### TO-DO ITEM
Starting from the line containing "LUNI – VINERI => 09:00 – 17:00, IN", write out the rest of the entries exactly, through the final line, including nothing else.

(Saved entries)
►

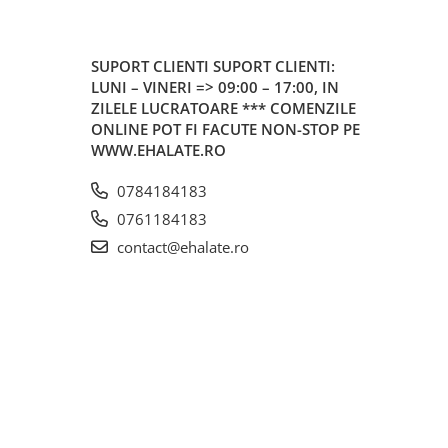
SUPORT CLIENTI
SUPORT CLIENTI:
LUNI – VINERI => 09:00 – 17:00, IN
ZILELE LUCRATOARE *** COMENZILE
ONLINE POT FI FACUTE NON-STOP PE
WWW.EHALATE.RO
0784184183
0761184183
contact@ehalate.ro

◄

### ANSWER SECTION
LUNI – VINERI => 09:00 – 17:00, IN
ZILELE LUCRATOARE *** COMENZILE
ONLINE POT FI FACUTE NON-STOP PE
WWW.EHALATE.RO
0784184183
0761184183
contact@ehalate.ro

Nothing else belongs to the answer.